Kurz vor der Landung kam dann plötzlich der Co-Pilot zu mir und sagte, dass es mit dem Sprit
knapp werden könnte und man deshalb nach der Landung die Motoren nicht ausmachen,
sondern nur drosseln würde (das Neuanlassen mit Hilfsturbine kostete wohl noch mehr Sprit).
Nach öffnen der Heckklappe sollte ich veranlassen, dass zuerst die Soldaten mit ihren
Gepäckstücken die Maschine verlassen und dann die berüchtigte „Achse“ entladen werden
sollte. Ich sollte das mit dem Leiter des Entladekommandos koordinieren.
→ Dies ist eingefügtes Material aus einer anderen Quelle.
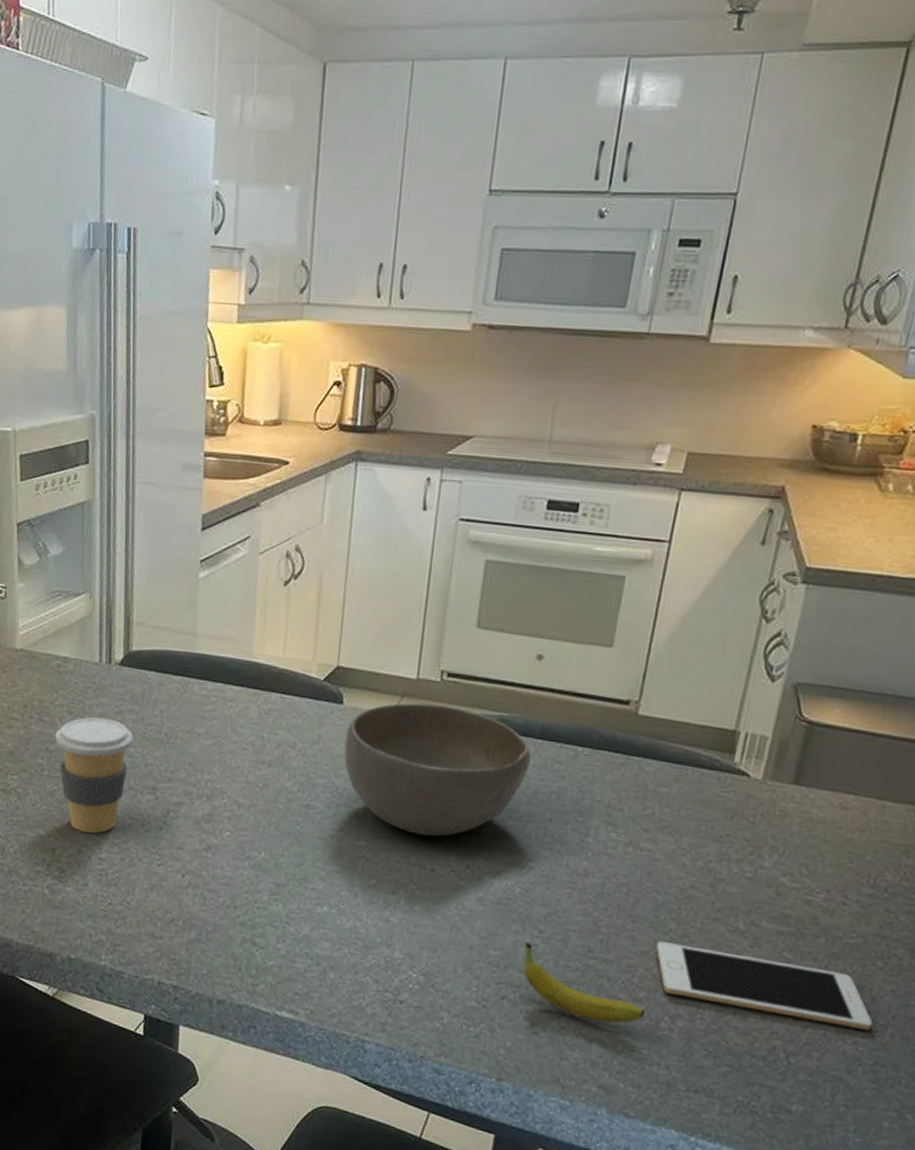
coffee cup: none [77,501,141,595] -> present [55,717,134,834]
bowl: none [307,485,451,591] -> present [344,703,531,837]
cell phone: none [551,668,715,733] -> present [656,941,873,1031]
Gesagt – getan.
Während meine Soldaten die Maschine entluden, fragte ich den Leiter des Entladekommandos
– einen Major – was mit der Hinterachse geschehen solle ?! Dieser war total verduzt, hatte
keine Ahnung von der Lieferung einer Achse und konnte auf der Stelle nach Rücksprache mit
den Verantwortlichen auch keine Lösung herbeiführen. Die Zeit und der Kommandant der
ANNA drängten. Es gab die Vermutung, dass die Achse ja vielleicht in Pivolsk gebraucht würde
und man sie vielleicht besser dorthin bringen sollte. Der Kommandant tobte, er würde die Achse
nicht weiter spazieren fliegen. Da es aber keine Aktivitäten gab, die Achse zu entladen und der
Sprit mit jeder Minute weniger wurde, entschloss er sich schweren Herzens dann doch wieder
mit der Achse zu starten !!! Leider habe ich hinterher nicht rauskriegen können, was schließlich
und endlich mit der Achse passiert ist – sehr schade. .... eins hab ich mir damals geschworen :
Ich steig nie wieder in ein Flugzeug ein, dass 300 kg Lastreserve hat, ... und wenn eine LKWHinterachse mit muss, steig ich lieber wieder aus.
In Nachhinein habe ich dann recherchiert und von einem Kfz- Spezialisten erfahren, dass eine
W-50 Hinterachse genau 800 kg wiegt !!! Prost Mahlzeit – Start mit einer halben Tonne
Übergewicht – nur fliegen ist schöner.